[Activity]
Nothing but the lines below from the one holding "reinforce the cease" up to and including the one holding "above all other f" should be copied, exactly and without pictures.

START Data to examine

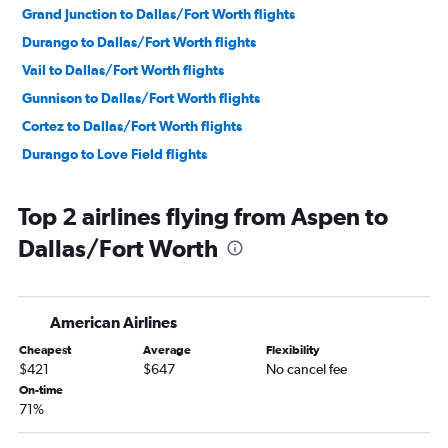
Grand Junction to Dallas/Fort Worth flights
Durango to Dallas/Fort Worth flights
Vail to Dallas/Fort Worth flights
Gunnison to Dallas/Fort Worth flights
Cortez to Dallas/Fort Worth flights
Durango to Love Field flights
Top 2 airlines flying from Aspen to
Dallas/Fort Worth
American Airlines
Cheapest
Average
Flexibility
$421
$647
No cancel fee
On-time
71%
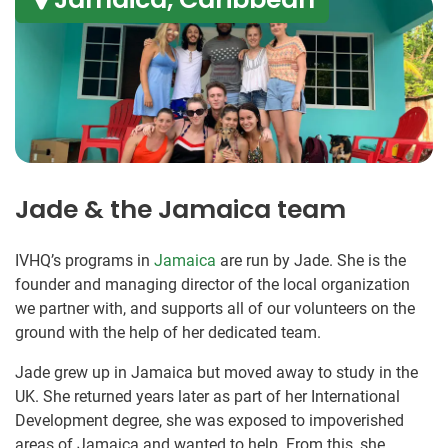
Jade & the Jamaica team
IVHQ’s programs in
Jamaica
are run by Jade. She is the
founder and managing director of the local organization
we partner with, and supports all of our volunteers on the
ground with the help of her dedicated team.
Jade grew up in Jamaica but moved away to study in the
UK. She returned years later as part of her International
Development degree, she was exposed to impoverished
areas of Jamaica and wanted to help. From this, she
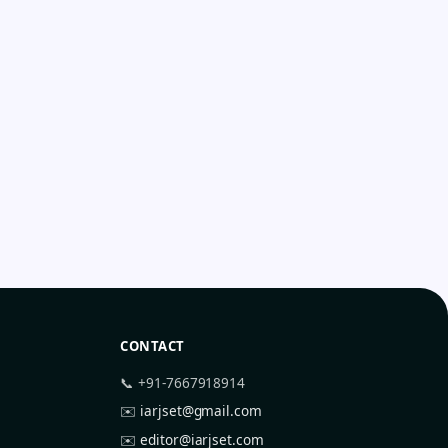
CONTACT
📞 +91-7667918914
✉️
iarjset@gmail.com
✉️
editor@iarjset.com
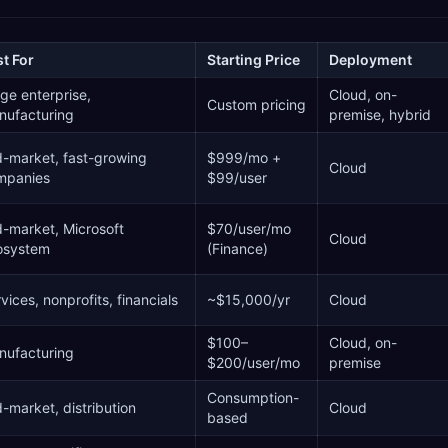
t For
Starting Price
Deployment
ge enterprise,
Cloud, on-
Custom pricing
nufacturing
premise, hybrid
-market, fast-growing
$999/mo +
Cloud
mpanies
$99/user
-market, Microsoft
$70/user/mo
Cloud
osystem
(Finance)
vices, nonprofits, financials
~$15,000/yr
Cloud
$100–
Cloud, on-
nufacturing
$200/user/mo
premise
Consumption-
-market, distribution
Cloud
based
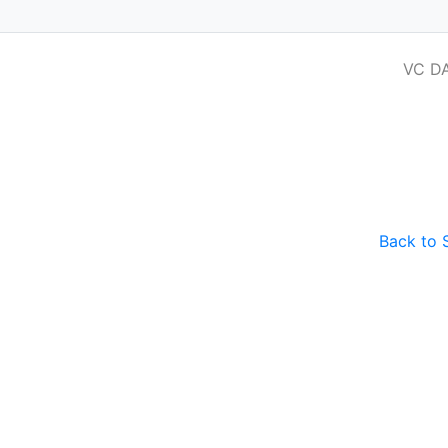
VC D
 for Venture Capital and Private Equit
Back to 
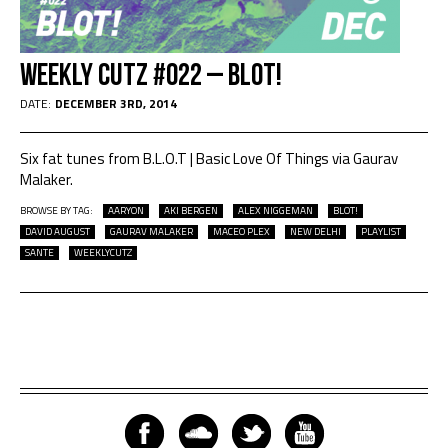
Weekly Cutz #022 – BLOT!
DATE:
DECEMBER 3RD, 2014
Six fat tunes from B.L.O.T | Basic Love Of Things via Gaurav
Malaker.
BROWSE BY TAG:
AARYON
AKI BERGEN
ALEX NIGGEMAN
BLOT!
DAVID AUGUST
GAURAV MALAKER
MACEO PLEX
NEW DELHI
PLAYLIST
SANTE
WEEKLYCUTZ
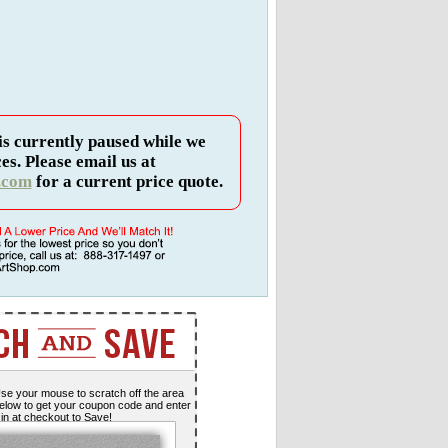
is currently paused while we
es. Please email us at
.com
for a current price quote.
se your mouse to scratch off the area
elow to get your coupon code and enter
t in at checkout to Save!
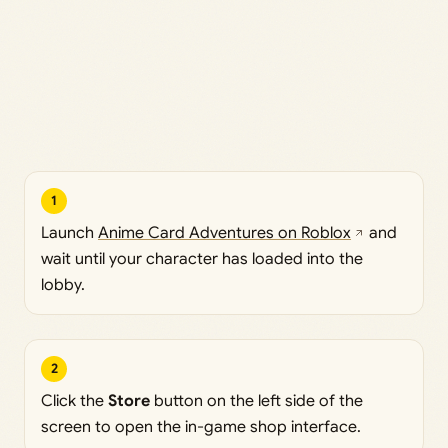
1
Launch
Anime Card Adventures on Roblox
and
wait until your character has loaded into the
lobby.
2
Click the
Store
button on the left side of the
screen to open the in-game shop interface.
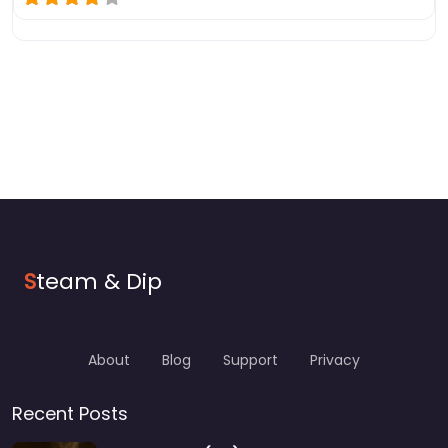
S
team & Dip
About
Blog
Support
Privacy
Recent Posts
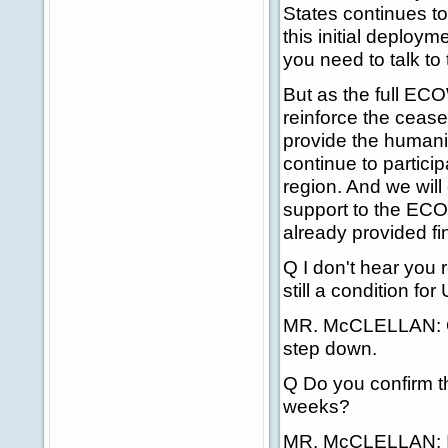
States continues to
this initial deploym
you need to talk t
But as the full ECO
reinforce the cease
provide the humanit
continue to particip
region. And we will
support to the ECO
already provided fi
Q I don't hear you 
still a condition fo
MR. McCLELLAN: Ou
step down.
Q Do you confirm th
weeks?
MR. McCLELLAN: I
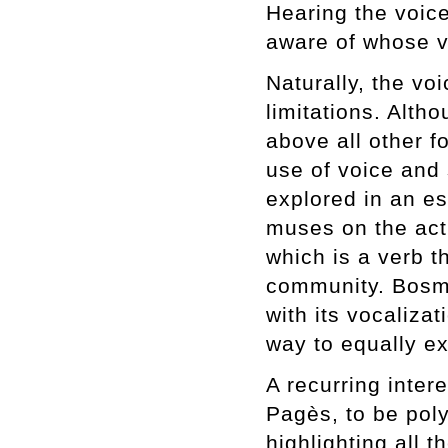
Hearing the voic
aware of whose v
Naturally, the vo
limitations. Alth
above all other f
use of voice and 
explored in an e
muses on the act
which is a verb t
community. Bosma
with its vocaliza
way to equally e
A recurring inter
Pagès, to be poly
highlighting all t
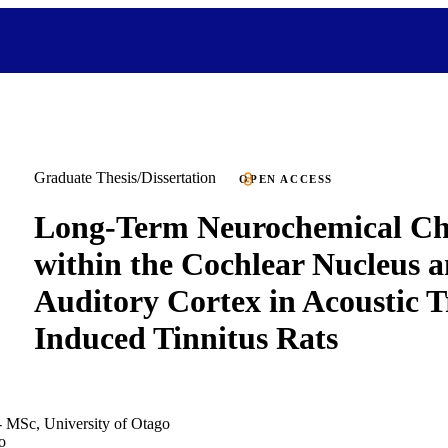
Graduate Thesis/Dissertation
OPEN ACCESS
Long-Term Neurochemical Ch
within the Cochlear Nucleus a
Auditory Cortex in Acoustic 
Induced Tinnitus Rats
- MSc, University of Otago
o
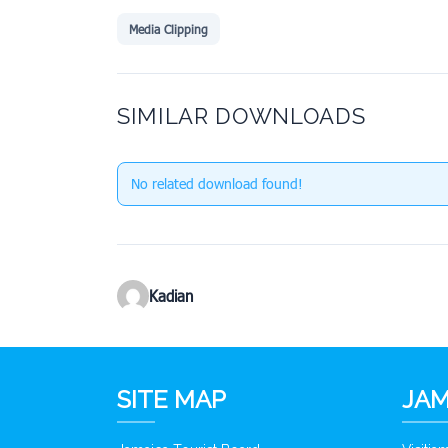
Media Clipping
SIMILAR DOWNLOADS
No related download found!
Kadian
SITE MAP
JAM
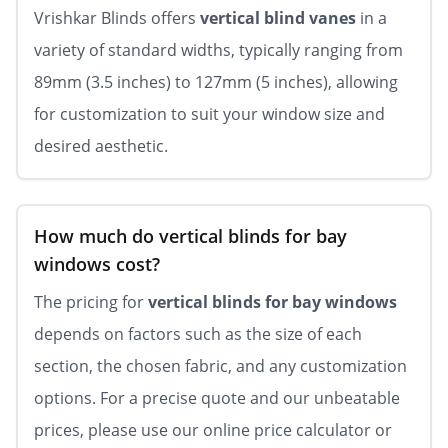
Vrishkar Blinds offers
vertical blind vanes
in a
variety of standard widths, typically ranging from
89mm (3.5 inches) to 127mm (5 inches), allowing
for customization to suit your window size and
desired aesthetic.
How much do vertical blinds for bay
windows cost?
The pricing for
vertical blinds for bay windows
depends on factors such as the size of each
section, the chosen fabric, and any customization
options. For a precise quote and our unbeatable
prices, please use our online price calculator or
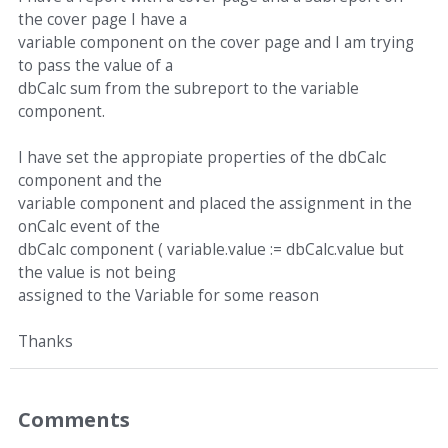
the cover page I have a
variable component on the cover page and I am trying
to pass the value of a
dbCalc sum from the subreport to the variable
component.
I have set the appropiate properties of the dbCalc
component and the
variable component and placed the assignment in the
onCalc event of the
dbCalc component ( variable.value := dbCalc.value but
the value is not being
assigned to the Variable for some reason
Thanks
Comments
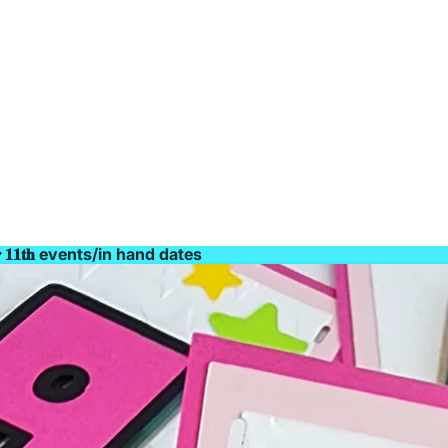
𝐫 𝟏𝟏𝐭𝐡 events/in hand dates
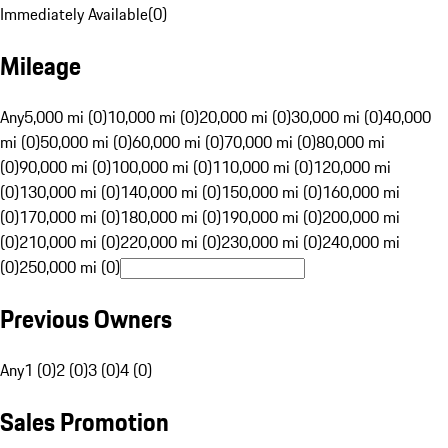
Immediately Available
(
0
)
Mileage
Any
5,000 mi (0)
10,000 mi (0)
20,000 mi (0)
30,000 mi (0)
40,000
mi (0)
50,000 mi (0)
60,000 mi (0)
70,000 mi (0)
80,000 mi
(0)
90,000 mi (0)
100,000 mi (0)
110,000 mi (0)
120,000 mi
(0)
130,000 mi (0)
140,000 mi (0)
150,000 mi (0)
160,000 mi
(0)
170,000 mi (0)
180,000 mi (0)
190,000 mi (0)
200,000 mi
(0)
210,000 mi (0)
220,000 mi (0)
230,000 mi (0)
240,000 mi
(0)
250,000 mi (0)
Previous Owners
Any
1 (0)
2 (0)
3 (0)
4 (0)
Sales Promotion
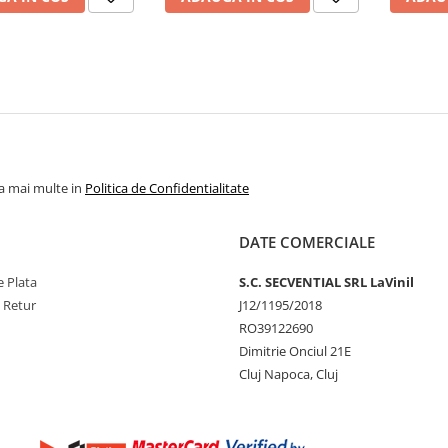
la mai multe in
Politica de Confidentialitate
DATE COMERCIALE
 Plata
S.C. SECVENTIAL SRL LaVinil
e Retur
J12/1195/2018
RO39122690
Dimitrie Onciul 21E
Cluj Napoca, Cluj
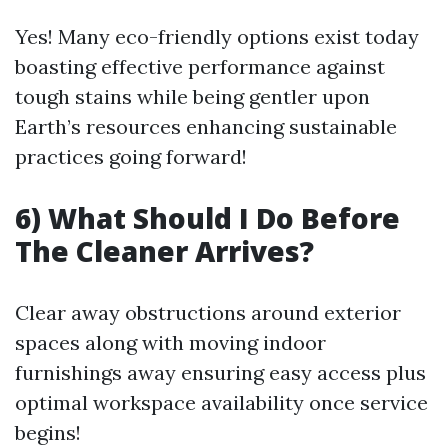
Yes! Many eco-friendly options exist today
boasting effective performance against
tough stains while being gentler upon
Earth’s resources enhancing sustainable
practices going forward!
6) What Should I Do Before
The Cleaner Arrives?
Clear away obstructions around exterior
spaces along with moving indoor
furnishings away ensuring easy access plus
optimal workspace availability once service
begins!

END Data to examine

[Task answer]
reinforce the cease
provide the humanit
continue to particip
region. And we will
support to the ECO
already provided fi
Q I don't hear you 
still a condition fo
MR. McCLELLAN: Ou
step down.
Q Do you confirm th
weeks?
MR. McCLELLAN: I
Hearing the voic
aware of whose v
Naturally, the vo
limitations. Alth
above all other f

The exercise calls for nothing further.